If you’re a long-term diabetic like me, here’s what I want you to hear:
You’re doing better than you think. The fact that you’re still here, still fighting, still showing up every day, that matters. Some days managing diabetes feels impossible. Some days you’re just tired of thinking about it. Some days you wonder if it’s worth all the effort. It is. You’re beating natural selection. That’s not nothing.
It’s okay to grieve what you’ve lost. Friends. Energy. The illusion of spontaneity. The ability to just be without calculating and adjusting. Diabetes takes things from us that non-diabetics don’t even realize they have. It’s okay to be angry about that. Just don’t let the anger keep you from doing what needs to be done.
Stay connected. The diabetes community needs you. Newly diagnosed diabetics need to see that it’s possible to live 30, 40, 50+ years (or more) with this disease. They need to hear from someone who’s been through puberty with diabetes, who’s navigated college with diabetes, who’s gotten drunk while diabetic, who’s built a life and a family while managing diabetes. Your experience matters. Don’t disappear into isolation just because you’re tired.
My unCommon Sense
38 years ago, I was selected by natural selection to die from diabetes… I didn’t.
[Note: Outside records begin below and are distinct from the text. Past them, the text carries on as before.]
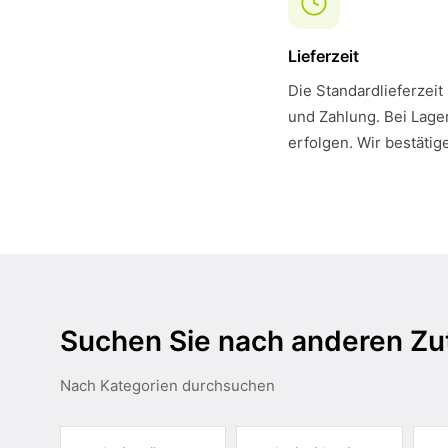
Lieferzeit
Die Standardlieferzeit
und Zahlung. Bei Lager
erfolgen. Wir bestätig
Suchen Sie nach anderen Zu
Nach Kategorien durchsuchen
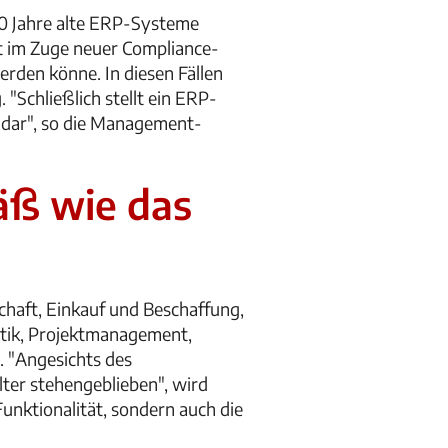
20 Jahre alte ERP-Systeme
st im Zuge neuer Compliance-
erden könne. In diesen Fällen
Schließlich stellt ein ERP-
dar", so die Management-
äß wie das
haft, Einkauf und Beschaffung,
tik, Projektmanagement,
 "Angesichts des
lter stehengeblieben", wird
Funktionalität, sondern auch die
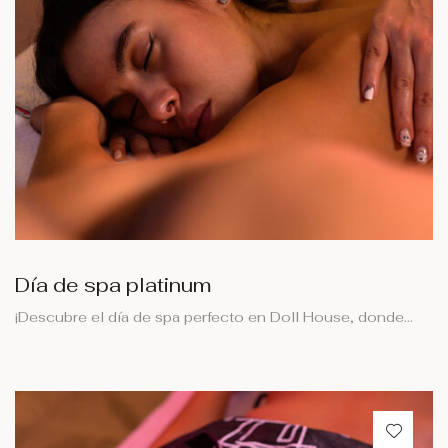
Día de spa platinum
¡Descubre el día de spa perfecto en Doll House, donde…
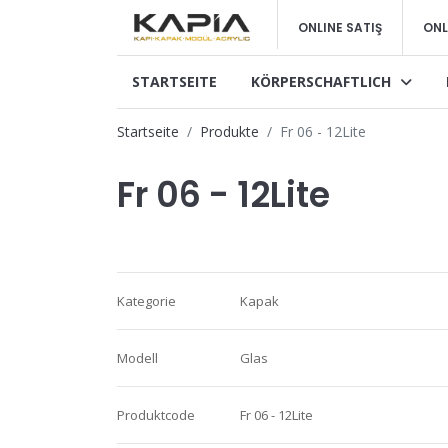
ONLINE SATIŞ
ONL
STARTSEITE
KÖRPERSCHAFTLICH
Startseite
Produkte
Fr 06 - 12Lite
Fr 06 - 12Lite
Kategorie
Kapak
Modell
Glas
Produktcode
Fr 06 - 12Lite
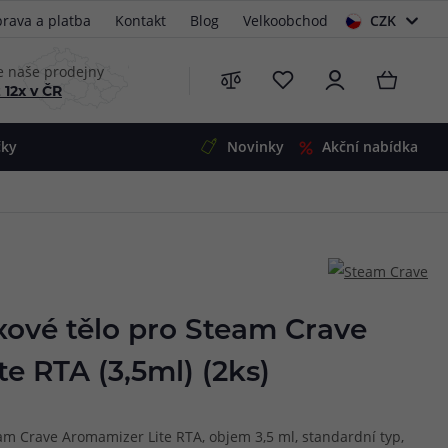
rava a platba
Kontakt
Blog
Velkoobchod
CZK
EUR
e naše prodejny
 12x v ČR
čky
Novinky
Akční nabídka
e
i-Ohm
illa
 Alpha
4
G5
 S&V
xové tělo pro Steam Crave
 V2
00 Pro
e RTA (3,5ml) (2ks)
Mini
S&V
220
 3v1
45
am Crave Aromamizer Lite RTA, objem 3,5 ml, standardní typ,
Zobrazit produkty
Zobrazit produkty
Zobrazit produkty
Zobrazit produkty
Zobrazit produkty
Zobrazit produkty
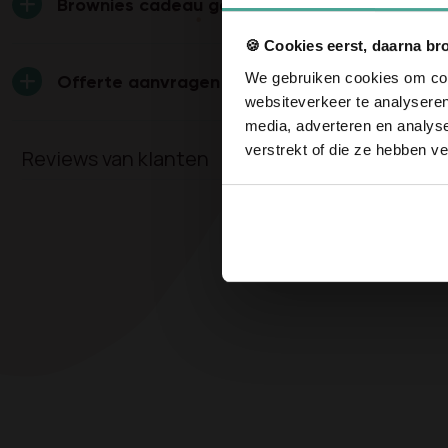
Brownies cadeau geven
🍪 Cookies eerst, daarna br
We gebruiken cookies om cont
Offerte aanvragen
websiteverkeer te analyseren
media, adverteren en analys
verstrekt of die ze hebben v
Reviews van klanten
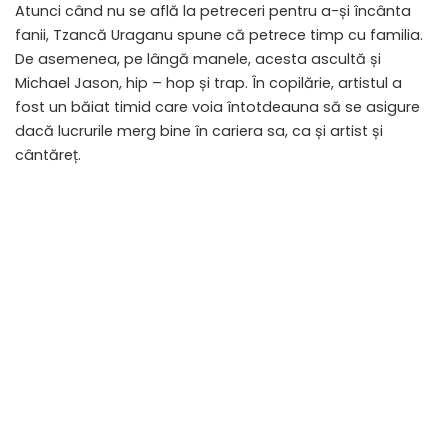
Atunci când nu se află la petreceri pentru a-și încânta
fanii, Tzancă Uraganu spune că petrece timp cu familia.
De asemenea, pe lângă manele, acesta ascultă și
Michael Jason, hip – hop și trap. În copilărie, artistul a
fost un băiat timid care voia întotdeauna să se asigure
dacă lucrurile merg bine în cariera sa, ca și artist și
cântăreț.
I beat natural selection by showing up every single day and taking responsibility for managing this disease. By checking my blood sugar thousands upon thousands of times. By injecting insulin more times than I can count. By learning from other diabetics. By treating every blood sugar reading as information instead of judgment. By exercising when I didn’t feel like it. By cooking at home when I’d rather have eaten out. By making adjustments when things weren’t working. By trying new approaches and devices through trial and error.
By accepting that nobody else could live this life for me.
That’s what beating natural selection looks like. It’s not heroic. It’s not glamorous. It’s just showing up, day after day, year after year, and doing what needs to be done.
If you’re a Type 1 diabetic reading this, you’re in that same fight. Some days you’ll win. Some days you’ll lose. The goal is to win most of the time.
Keep checking your blood sugar. Keep taking your meds. Keep eating right. Keep exercising. Keep getting advice from other diabetics who understand what you’re going through. Keep trying new things when what you’re doing stops working.
Keep showing up.
Because natural selection doesn’t take days off and neither can we.